One Vision hosts Iftar event for unpaid carers from South Asian communities during Ramadan

One Vision hosts Iftar event for unpaid carers from South Asian communities during Ramadan

Enoch Kanagaraj, One Vision CEO

Unpaid carers from South Asian communities were guests at a One Vision event at the Stanborough Park Centre in Watford. The event took place at 6:30 pm on Saturday 16 March, to support carers fasting during Ramadan.

During the event, the chief guest speaker highlighted the challenges faced by unpaid carers who fast during Ramadan. Dr Hina Shahid, chairperson of the Muslim Doctors Association in the UK, provided her expertise and empathy to the discussion. Ramadan is a time of spiritual reflection and devotion for Muslims worldwide, but for unpaid carers, it can present unique challenges as they selflessly tend to the needs of their loved ones.
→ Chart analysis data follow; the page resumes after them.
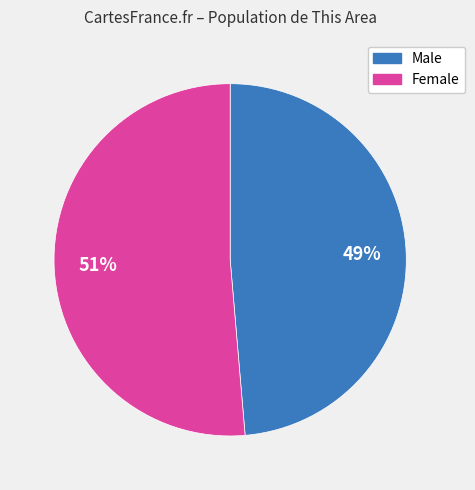

To the nearest percent, what portion does Male represent?

49%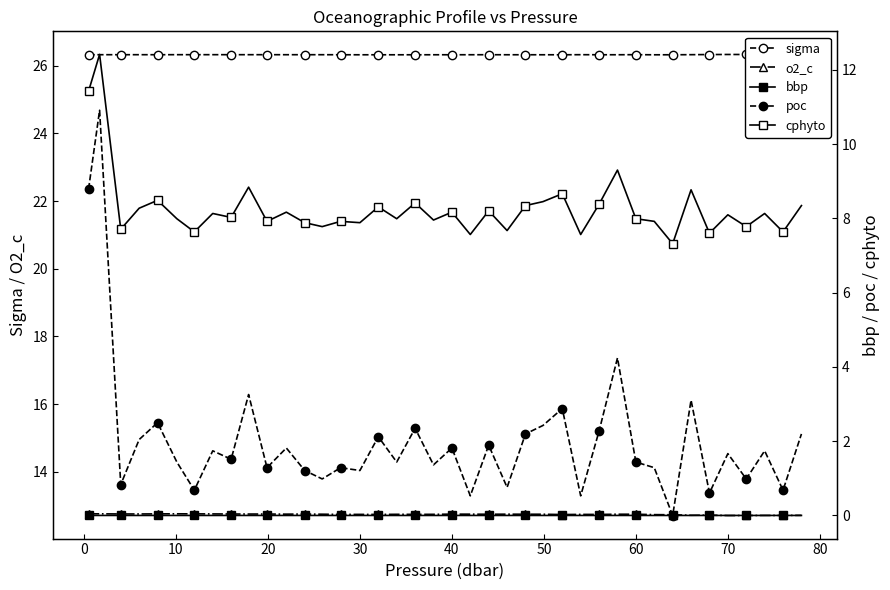

How many times do bbp and poc cross each other?

2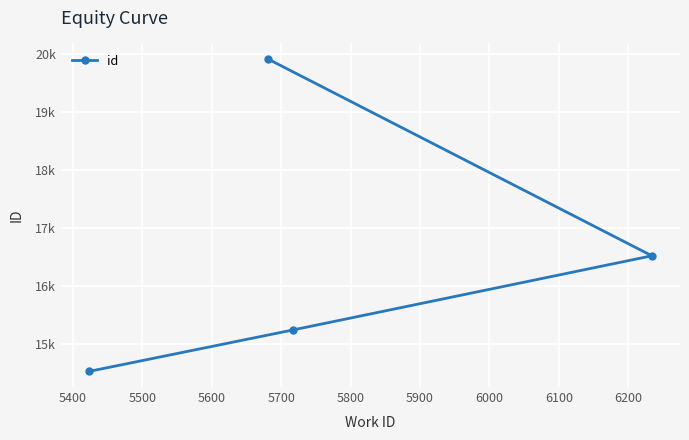

Count the values in the range 15246 to 19915.

3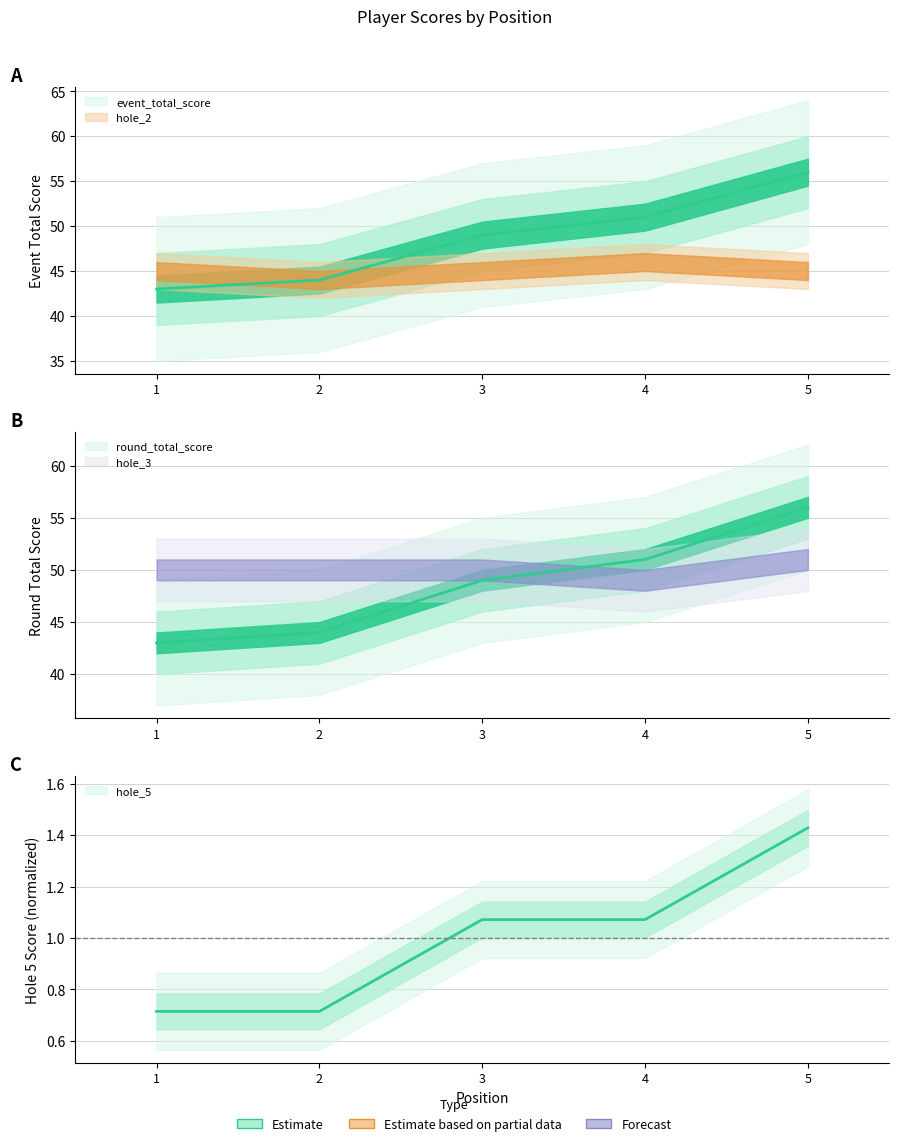

What is the sum of the round_total_score values at 1 and 3?

92.0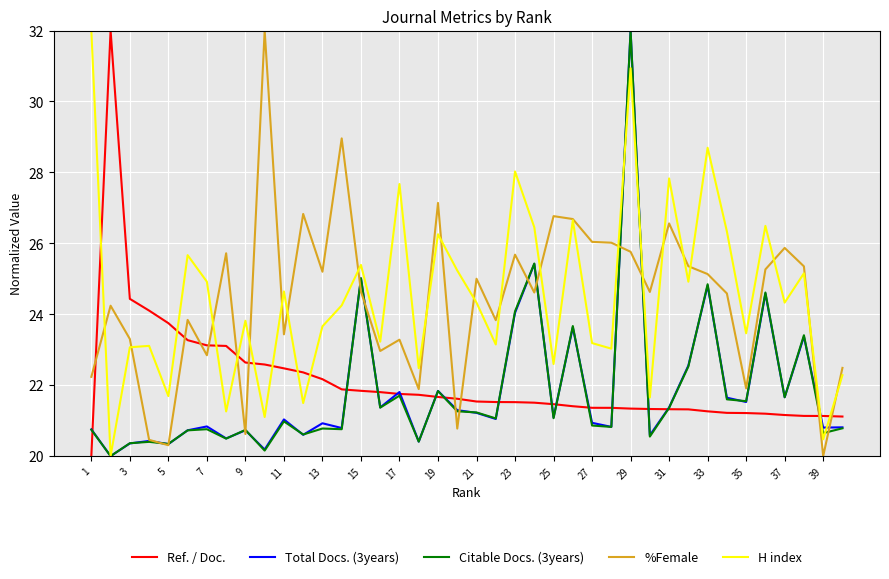

True or false: %Female and Ref. / Doc. cross at least once.

True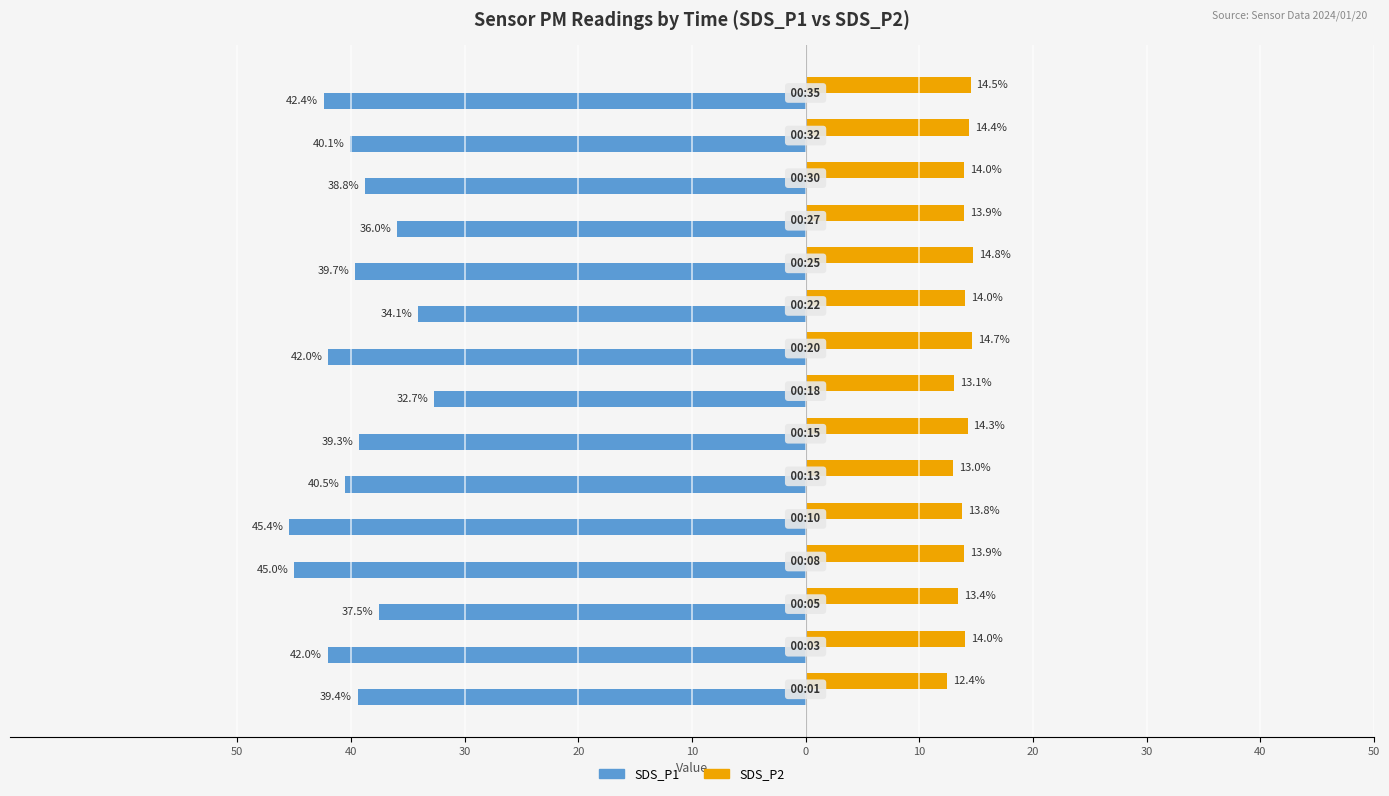

What are all the series names shown in the legend?

SDS_P1, SDS_P2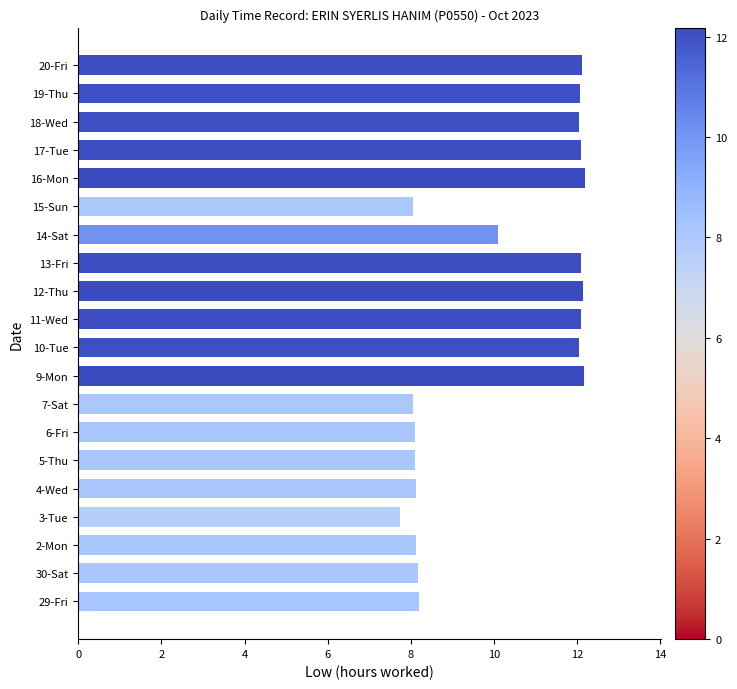

The chart shows a value of 12.8 at 6-Fri. True or false?

False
Dr Shahid's insights into the intersection of faith and caregiving were invaluable for carers who want to navigate their religious obligations while fulfilling their caregiving responsibilities and caring for their health.
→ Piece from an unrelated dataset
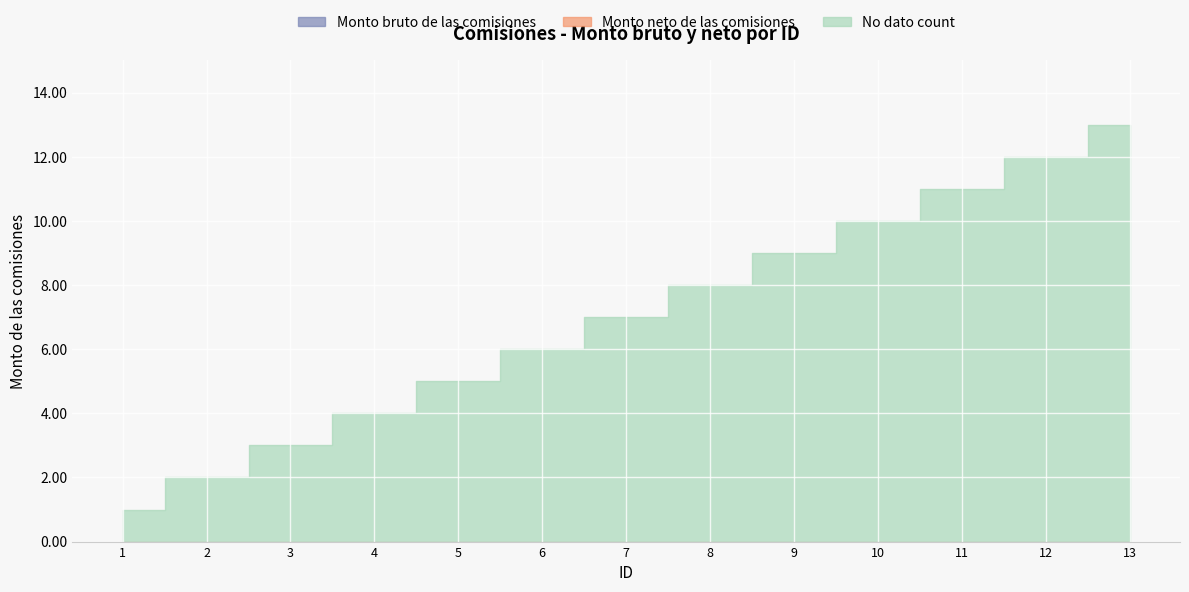

At which category does the chart reach its peak across all series?

13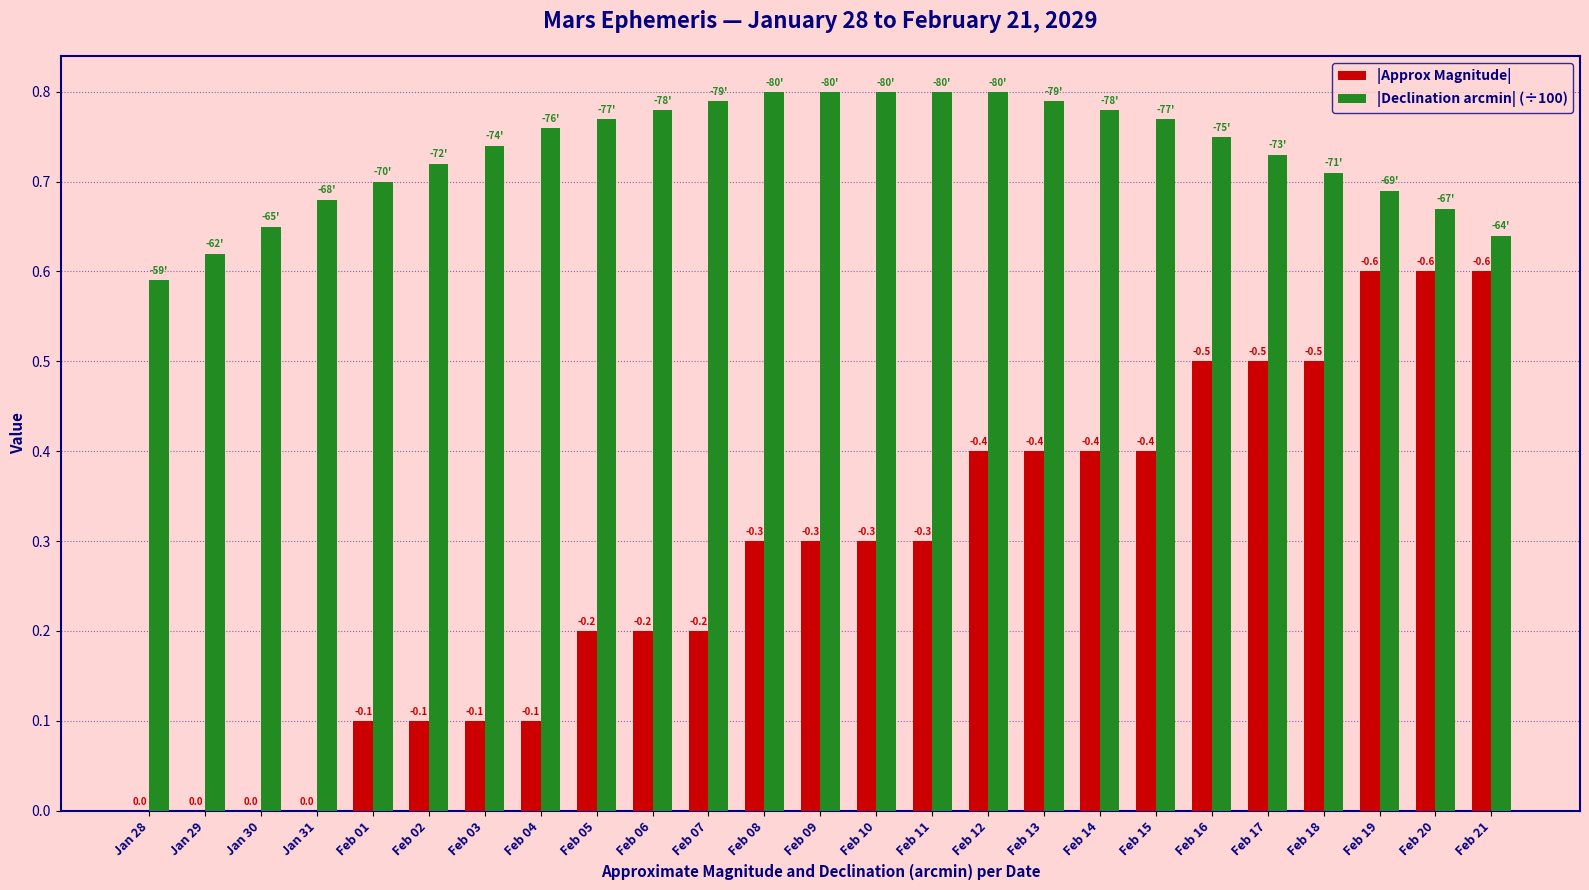

List the series in order of their peak value, highest first.

|Declination arcmin| (÷100), |Approx Magnitude|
Dr Petras Bahadur, Director of the Global Centre for Adventist Muslim Relations at the General Conference of Seventh-day Adventists, contributed to the conversation on the relationship between Christians and Muslims. He emphasised the importance of unity and mutual understanding among different religious communities. Dr Bahadur underlines the shared values of compassion and service that go beyond religious boundaries by fostering dialogue and a spirit of cooperation. 

Enoch Kanagaraj, founder and CEO of One Vision, added a layer of celebration and solidarity to the event: "We are delighted that One Vision brings unpaid carers from Muslim communities together to support health and wellbeing, fostering a sense of community and shared responsibility. Through their initiatives, including interfaith dialogues, One Vision exemplifies the spirit of unity and collaboration, recognising that caring for others transcends religious and cultural differences."
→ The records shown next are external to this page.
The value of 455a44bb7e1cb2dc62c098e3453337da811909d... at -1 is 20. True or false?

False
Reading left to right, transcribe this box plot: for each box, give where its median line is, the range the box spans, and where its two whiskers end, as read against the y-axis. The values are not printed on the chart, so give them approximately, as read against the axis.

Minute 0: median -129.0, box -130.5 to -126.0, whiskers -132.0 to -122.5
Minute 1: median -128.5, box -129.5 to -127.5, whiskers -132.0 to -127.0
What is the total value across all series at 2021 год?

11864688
Dr Shahid, Dr Bahadur, and Enoch Kanagaraj's perspectives were a source of inspiration and upliftment for unpaid carers. Their insights reaffirm the importance of the carers' contributions and the support available within their communities.

The Unpaid Carers Project, aimed at providing essential support and resources to those tirelessly caring for their loved ones from ethnic minorities in Hertfordshire, has received funding and support from Hertfordshire County Council. This partnership underscores the council's commitment to enhancing the wellbeing of its residents by recognising and supporting the needs of unpaid carers within the community. With the support of Hertfordshire County Council, the Unpaid Carers Project can continue its vital work, ensuring that carers receive the assistance and recognition they deserve. In contrast, they selflessly dedicate themselves to the care of others.